Losos writes that the domestic cat originated from a single cat species known as the African wildcat.

“That cat looks pretty similar to a house cat,” he said. “I like to say that if you looked out your window into your backyard and saw an African wildcat, you would not say ‘What is an African wildcat doing’ but rather you'd say ‘What a cool-looking cat. I've never seen one quite like it.’ Their legs are a little longer, but you can easily mistake one for a domestic cat."

The early domestication process is likely to have started in the Fertile Crescent, an area that encompasses parts of present-day countries like Egypt and Syria in the Middle East, Losos said. With rodents taking over food storage facilities, cats saw an advantage of being close to humans. Research suggests it's also possible humans saw cats as a helpful resource and encouraged them with extra food or shelter.

“So we can imagine this back-and-forth dance, if you will, of the cats hanging around people, people being nicer, the cats hanging around more, and eventually you have your domestic cat,” Losos said.

The book also uncovers the ways domestication has influenced how cats behave and communicate today. For example, to Losos’ surprise, research shows cats hiss and growl to communicate with other cats but only meow to communicate with humans. Cats may even develop their own private language with humans with different meows and purrs, one of which can sound like a crying baby.

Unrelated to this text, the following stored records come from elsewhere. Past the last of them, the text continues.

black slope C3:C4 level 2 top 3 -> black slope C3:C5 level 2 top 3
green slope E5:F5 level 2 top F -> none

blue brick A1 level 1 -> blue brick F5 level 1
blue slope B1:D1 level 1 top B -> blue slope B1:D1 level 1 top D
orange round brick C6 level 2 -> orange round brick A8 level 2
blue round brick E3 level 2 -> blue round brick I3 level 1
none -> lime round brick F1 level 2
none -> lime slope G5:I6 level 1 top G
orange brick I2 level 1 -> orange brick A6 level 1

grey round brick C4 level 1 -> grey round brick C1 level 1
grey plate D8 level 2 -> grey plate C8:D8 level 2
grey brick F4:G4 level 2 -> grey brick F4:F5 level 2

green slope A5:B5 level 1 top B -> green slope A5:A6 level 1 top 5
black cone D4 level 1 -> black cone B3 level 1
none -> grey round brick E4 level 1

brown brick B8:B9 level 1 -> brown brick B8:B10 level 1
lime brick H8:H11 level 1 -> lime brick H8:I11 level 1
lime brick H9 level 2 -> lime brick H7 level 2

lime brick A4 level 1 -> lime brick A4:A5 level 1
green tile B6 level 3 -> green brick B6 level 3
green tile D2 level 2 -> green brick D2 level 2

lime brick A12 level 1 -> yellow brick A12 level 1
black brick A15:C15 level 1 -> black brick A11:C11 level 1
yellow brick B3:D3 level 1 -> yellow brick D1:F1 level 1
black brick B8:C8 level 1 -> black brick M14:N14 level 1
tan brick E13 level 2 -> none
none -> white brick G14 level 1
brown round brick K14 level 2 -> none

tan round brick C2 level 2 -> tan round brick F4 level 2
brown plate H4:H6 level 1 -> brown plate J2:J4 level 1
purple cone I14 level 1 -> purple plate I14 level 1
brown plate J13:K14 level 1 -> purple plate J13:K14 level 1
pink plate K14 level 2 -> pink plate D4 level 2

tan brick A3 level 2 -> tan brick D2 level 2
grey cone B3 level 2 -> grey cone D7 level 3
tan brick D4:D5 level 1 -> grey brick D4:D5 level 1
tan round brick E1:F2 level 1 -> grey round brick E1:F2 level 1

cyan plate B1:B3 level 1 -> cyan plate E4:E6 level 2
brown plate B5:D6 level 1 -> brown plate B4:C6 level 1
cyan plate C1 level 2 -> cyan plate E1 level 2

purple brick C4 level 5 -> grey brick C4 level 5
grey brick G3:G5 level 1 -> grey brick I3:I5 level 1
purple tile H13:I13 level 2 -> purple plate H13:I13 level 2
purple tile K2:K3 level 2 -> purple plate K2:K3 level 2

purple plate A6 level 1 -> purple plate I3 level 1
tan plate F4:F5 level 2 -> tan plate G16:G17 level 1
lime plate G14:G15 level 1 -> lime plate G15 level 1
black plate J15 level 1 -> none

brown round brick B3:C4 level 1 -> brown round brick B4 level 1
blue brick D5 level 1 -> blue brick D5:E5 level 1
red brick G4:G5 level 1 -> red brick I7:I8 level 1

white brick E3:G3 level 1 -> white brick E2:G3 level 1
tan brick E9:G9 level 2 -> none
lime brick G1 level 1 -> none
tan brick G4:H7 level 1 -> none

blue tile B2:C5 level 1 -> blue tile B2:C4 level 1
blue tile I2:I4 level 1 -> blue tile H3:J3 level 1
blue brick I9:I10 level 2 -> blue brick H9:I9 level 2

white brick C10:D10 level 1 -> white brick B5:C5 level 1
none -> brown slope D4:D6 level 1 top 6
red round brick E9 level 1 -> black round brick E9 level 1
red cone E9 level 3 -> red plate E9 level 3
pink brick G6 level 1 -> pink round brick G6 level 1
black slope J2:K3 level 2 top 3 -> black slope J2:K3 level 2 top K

“Now humans, as you know, are very sensitive. We are innately sensitive to the sound of babies crying. And so it seems that cats have evolved to manipulate us. They know that this sound will grab our attention, and so they incorporated that into their purr when they really want something from us,” he said.

To learn more about Jonathan Losos’ book and learn about his experience of taking his European Burmese, Nelson, to cat shows, listen to St. Louis on the Air on Apple Podcast, Spotify, Google Podcast or Stitcher or by clicking the play button below.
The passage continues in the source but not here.